Remettre au syndicat l'obligation de contacter ses membres pour les besoins en services essentiels en temps de grève entraîne un fardeau insurmontable pour l'organisation syndicale qui n'a pas cette expertise, a-t-elle fait valoir.

«On me met dans une situation où je ne serai pas en mesure de remplir cette obligation, et après ça je m'expose à une poursuite. Comment je m'en sors? C'est un piège à cons», a-t-elle dit.

De son côté, le Conseil du trésor se défend de vouloir mettre des bâtons dans les roues du syndicat, pour retarder ses moyens de pression.

«On ne cherche pas à nier le droit de grève du syndicat», a déclaré Pierre Lefebvre dans sa plaidoirie.

À son avis, les 1800 délégués du SFPQ sont parfaitement capables de réquisitionner les services d'employés sur appel en cas de besoin, comme cela a été fait dans d'autres cas, lorsque le syndicat gérait les demandes de l'employeur, par exemple dans des conflits avec les juristes de l'État, ou avec les employés de la Ville de Montréal.

«Notre demande est loin d'être farfelue et est inspirée par le bon sens», a-t-il dit.

Me Bradet a pour sa part répliqué que c'est à la demande expresse des syndicats cités en exemple que la Commission des relations du travail leur a confié cette responsabilité, ce qui n'est pas le cas ici.

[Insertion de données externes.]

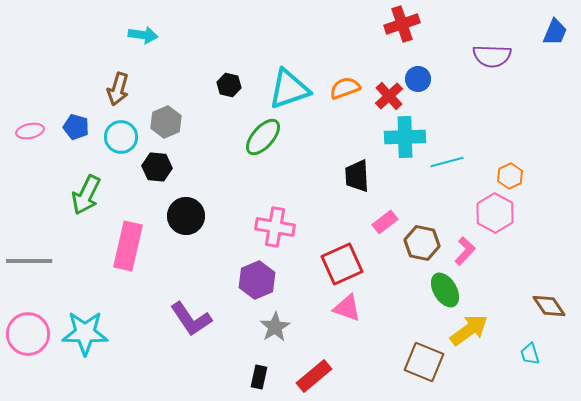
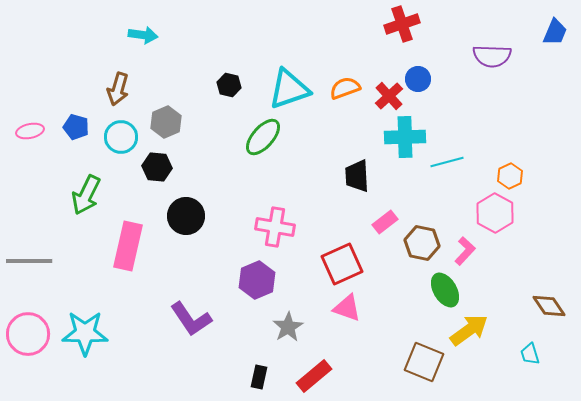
gray star at (275, 327): moved 13 px right
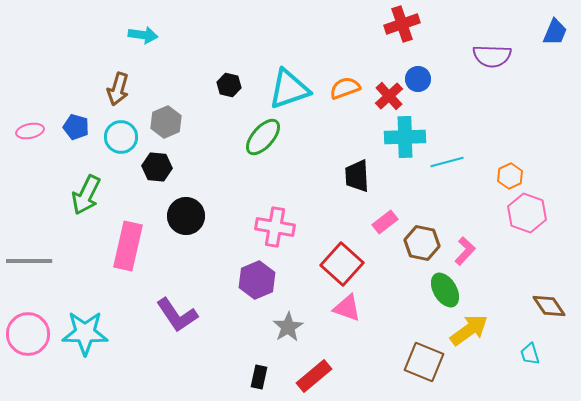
pink hexagon at (495, 213): moved 32 px right; rotated 9 degrees counterclockwise
red square at (342, 264): rotated 24 degrees counterclockwise
purple L-shape at (191, 319): moved 14 px left, 4 px up
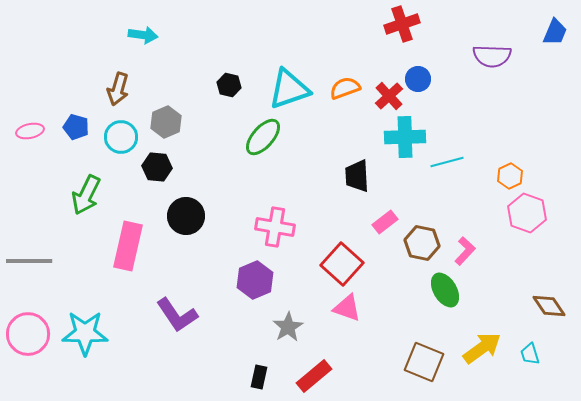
purple hexagon at (257, 280): moved 2 px left
yellow arrow at (469, 330): moved 13 px right, 18 px down
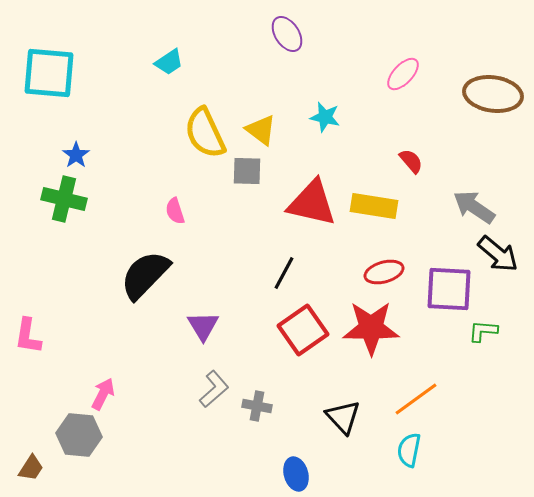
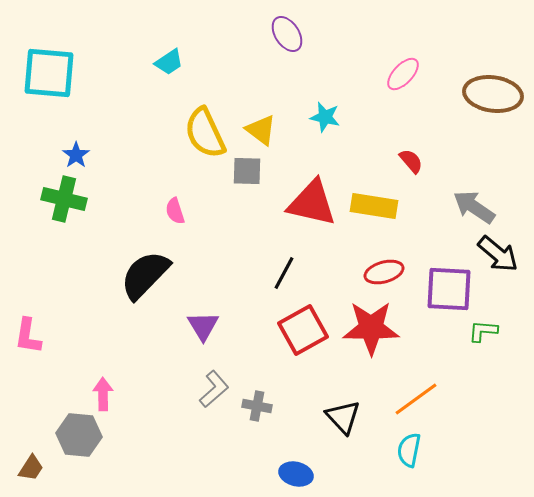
red square: rotated 6 degrees clockwise
pink arrow: rotated 28 degrees counterclockwise
blue ellipse: rotated 60 degrees counterclockwise
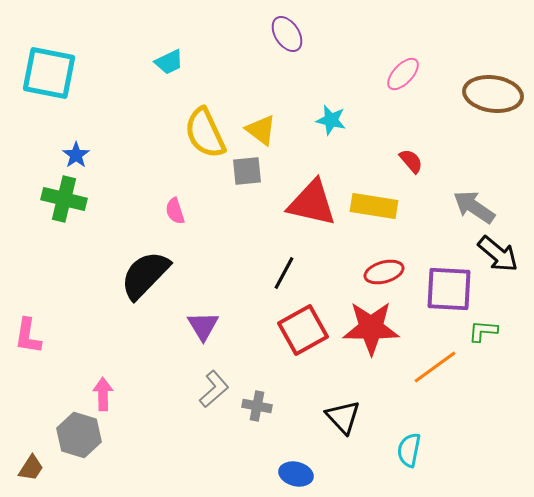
cyan trapezoid: rotated 8 degrees clockwise
cyan square: rotated 6 degrees clockwise
cyan star: moved 6 px right, 3 px down
gray square: rotated 8 degrees counterclockwise
orange line: moved 19 px right, 32 px up
gray hexagon: rotated 12 degrees clockwise
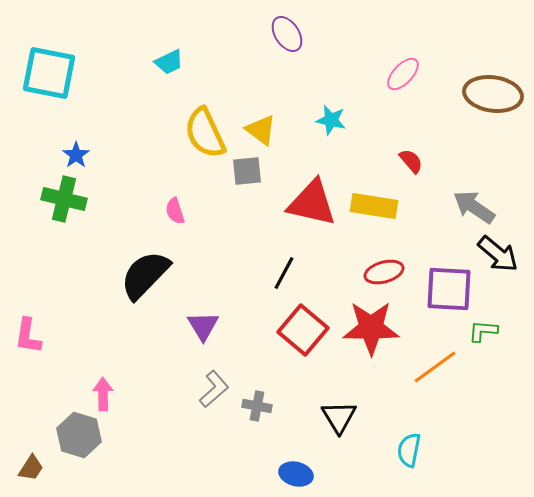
red square: rotated 21 degrees counterclockwise
black triangle: moved 4 px left; rotated 12 degrees clockwise
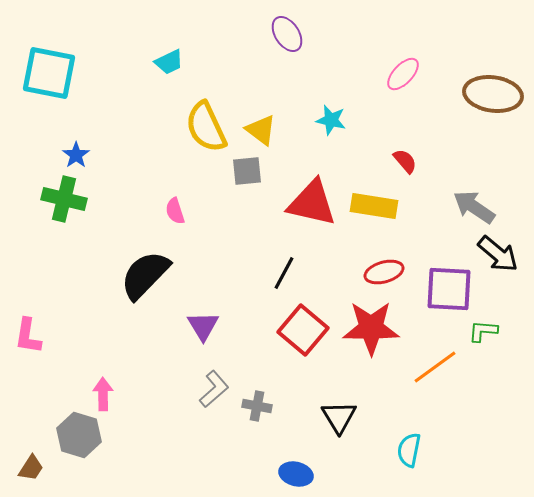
yellow semicircle: moved 1 px right, 6 px up
red semicircle: moved 6 px left
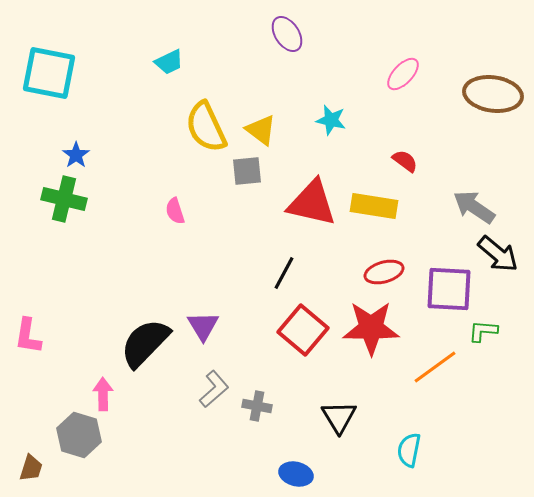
red semicircle: rotated 12 degrees counterclockwise
black semicircle: moved 68 px down
brown trapezoid: rotated 16 degrees counterclockwise
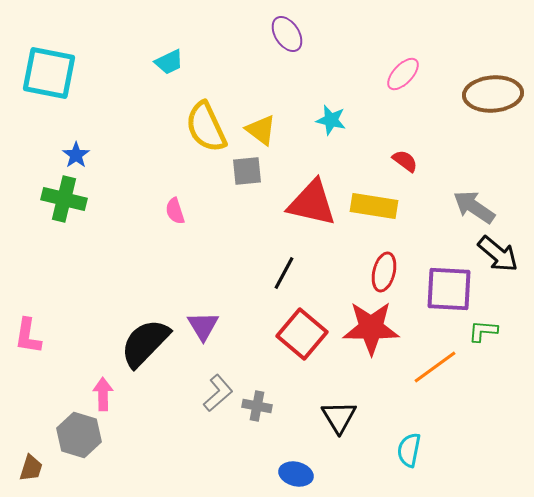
brown ellipse: rotated 12 degrees counterclockwise
red ellipse: rotated 60 degrees counterclockwise
red square: moved 1 px left, 4 px down
gray L-shape: moved 4 px right, 4 px down
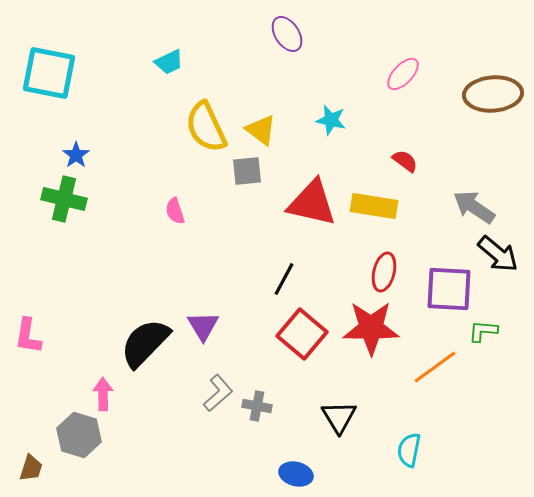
black line: moved 6 px down
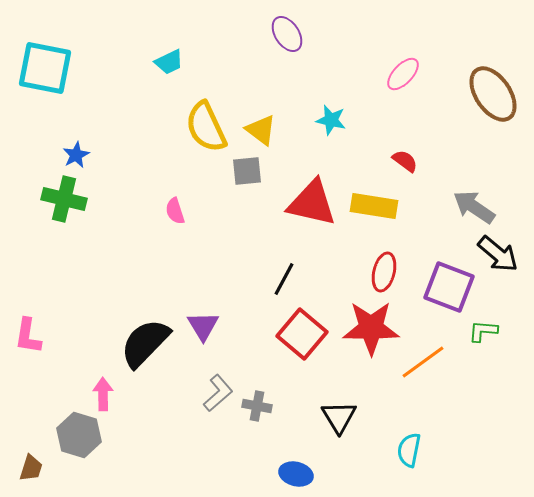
cyan square: moved 4 px left, 5 px up
brown ellipse: rotated 60 degrees clockwise
blue star: rotated 8 degrees clockwise
purple square: moved 2 px up; rotated 18 degrees clockwise
orange line: moved 12 px left, 5 px up
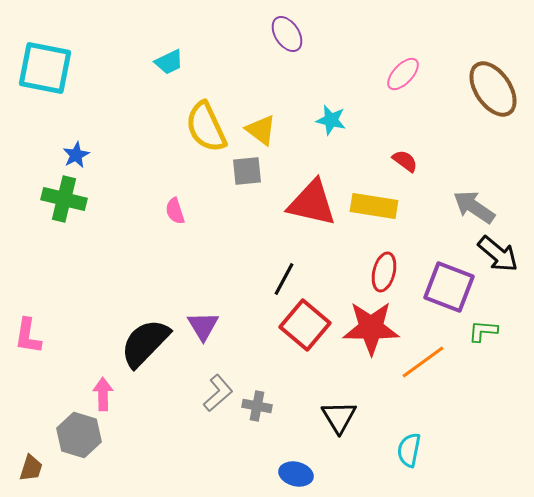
brown ellipse: moved 5 px up
red square: moved 3 px right, 9 px up
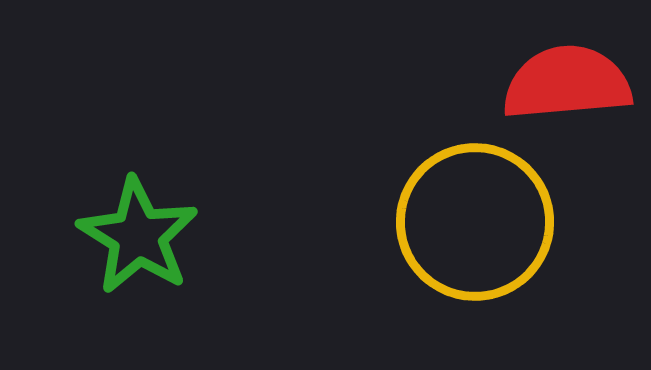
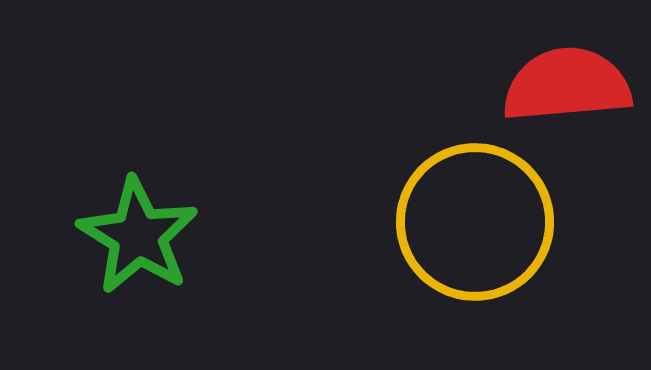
red semicircle: moved 2 px down
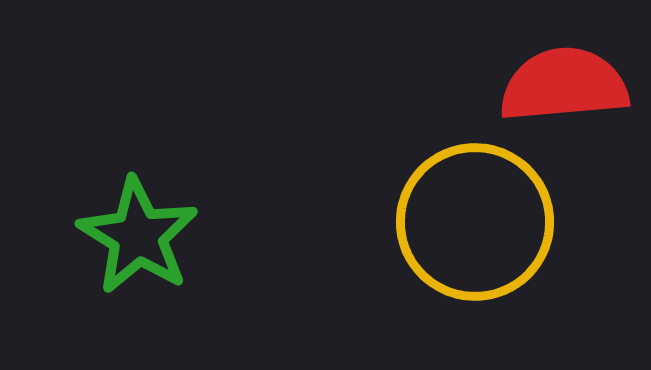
red semicircle: moved 3 px left
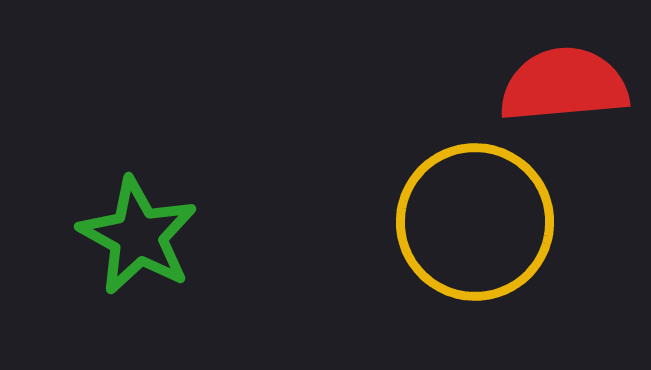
green star: rotated 3 degrees counterclockwise
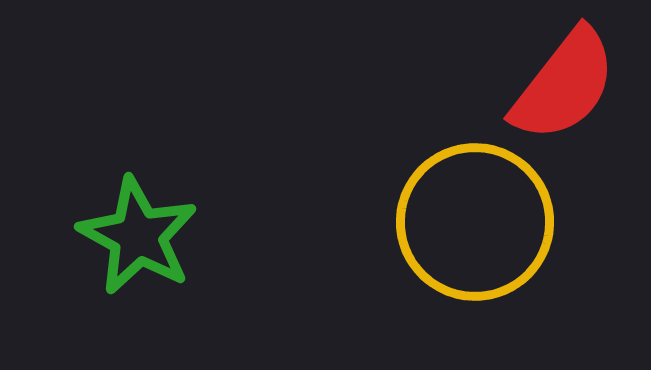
red semicircle: rotated 133 degrees clockwise
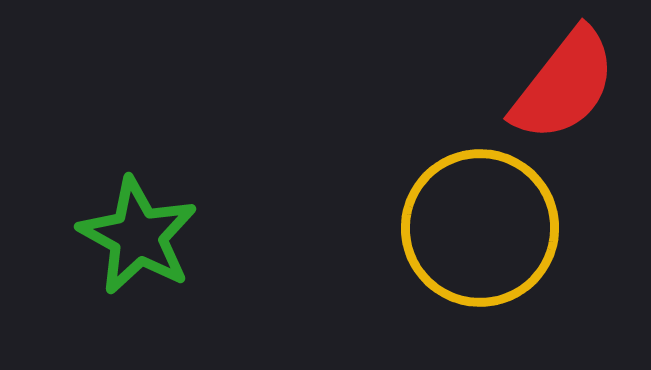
yellow circle: moved 5 px right, 6 px down
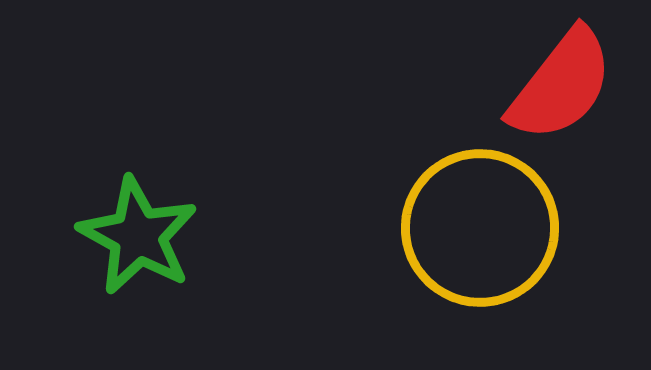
red semicircle: moved 3 px left
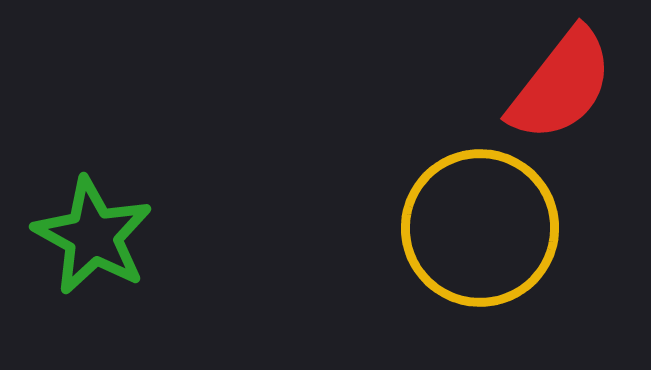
green star: moved 45 px left
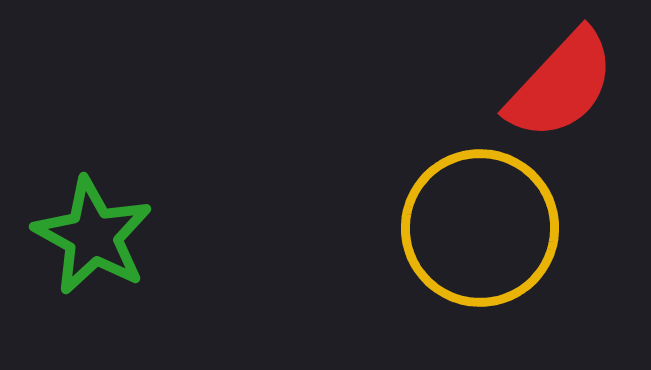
red semicircle: rotated 5 degrees clockwise
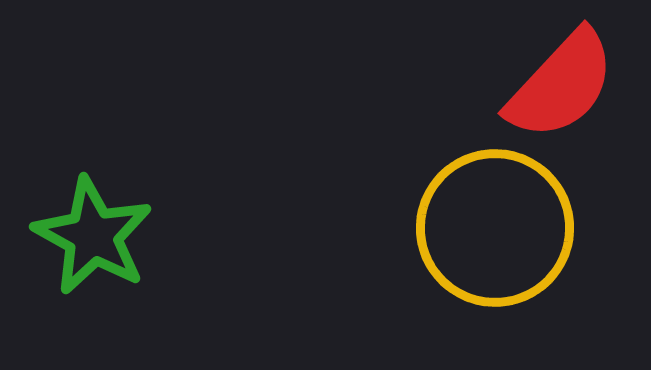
yellow circle: moved 15 px right
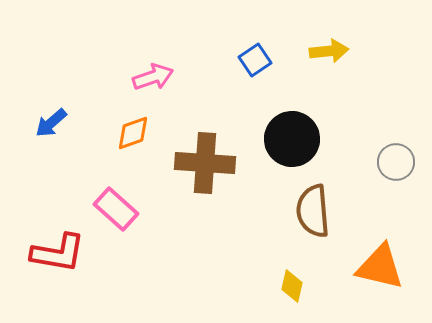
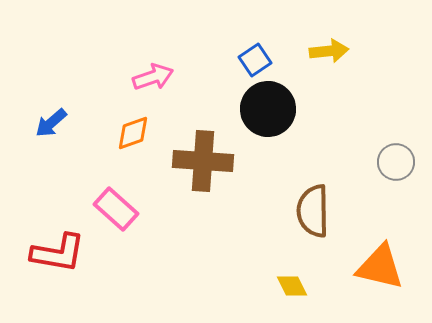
black circle: moved 24 px left, 30 px up
brown cross: moved 2 px left, 2 px up
brown semicircle: rotated 4 degrees clockwise
yellow diamond: rotated 40 degrees counterclockwise
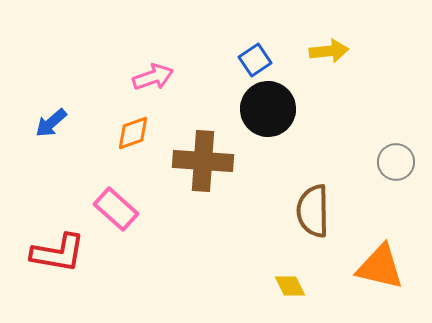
yellow diamond: moved 2 px left
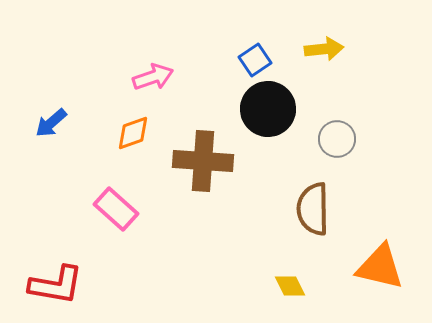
yellow arrow: moved 5 px left, 2 px up
gray circle: moved 59 px left, 23 px up
brown semicircle: moved 2 px up
red L-shape: moved 2 px left, 32 px down
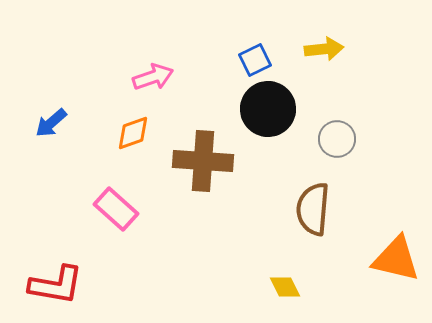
blue square: rotated 8 degrees clockwise
brown semicircle: rotated 6 degrees clockwise
orange triangle: moved 16 px right, 8 px up
yellow diamond: moved 5 px left, 1 px down
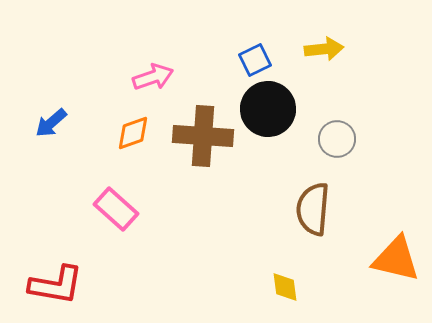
brown cross: moved 25 px up
yellow diamond: rotated 20 degrees clockwise
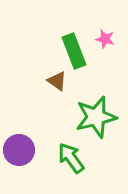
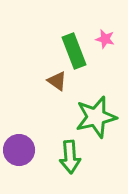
green arrow: moved 1 px left, 1 px up; rotated 148 degrees counterclockwise
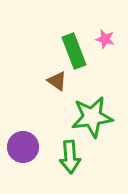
green star: moved 4 px left; rotated 6 degrees clockwise
purple circle: moved 4 px right, 3 px up
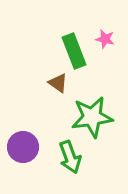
brown triangle: moved 1 px right, 2 px down
green arrow: rotated 16 degrees counterclockwise
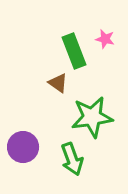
green arrow: moved 2 px right, 2 px down
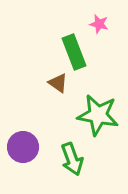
pink star: moved 6 px left, 15 px up
green rectangle: moved 1 px down
green star: moved 6 px right, 2 px up; rotated 18 degrees clockwise
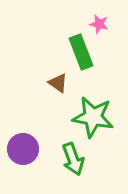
green rectangle: moved 7 px right
green star: moved 5 px left, 2 px down
purple circle: moved 2 px down
green arrow: moved 1 px right
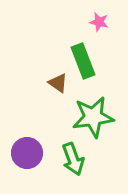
pink star: moved 2 px up
green rectangle: moved 2 px right, 9 px down
green star: rotated 18 degrees counterclockwise
purple circle: moved 4 px right, 4 px down
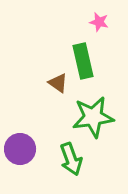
green rectangle: rotated 8 degrees clockwise
purple circle: moved 7 px left, 4 px up
green arrow: moved 2 px left
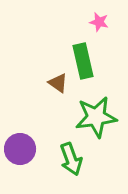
green star: moved 3 px right
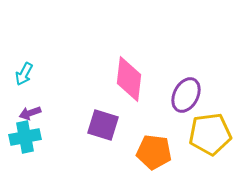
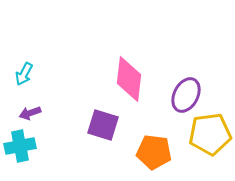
cyan cross: moved 5 px left, 9 px down
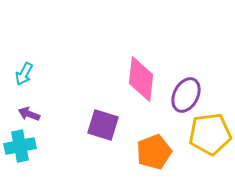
pink diamond: moved 12 px right
purple arrow: moved 1 px left, 1 px down; rotated 40 degrees clockwise
orange pentagon: rotated 28 degrees counterclockwise
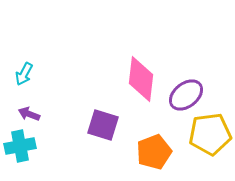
purple ellipse: rotated 24 degrees clockwise
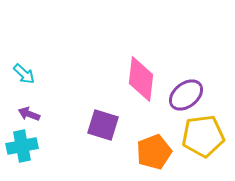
cyan arrow: rotated 75 degrees counterclockwise
yellow pentagon: moved 7 px left, 2 px down
cyan cross: moved 2 px right
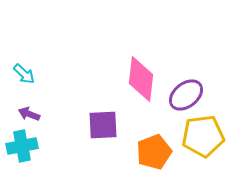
purple square: rotated 20 degrees counterclockwise
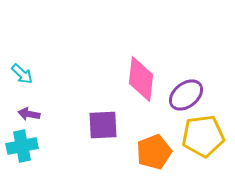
cyan arrow: moved 2 px left
purple arrow: rotated 10 degrees counterclockwise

L'avocat du SFPQ persiste: la proposition du Conseil du trésor est «onéreuse et complexe» pour le syndicat, qui ne pourrait, au pied levé, répondre aux demandes de personnel sur appel en cas de grève, alors que dès demain matin, les cadres du gouvernement pourraient, avec les coordonnées des employés, appeler directement le personnel requis.

«Il est hors de question que 1800 délégués, qui sont des bénévoles, éparpillent de cette façon la responsabilité des services essentiels, a soutenu Me Bradet. C'est plus important que ça, les services essentiels.»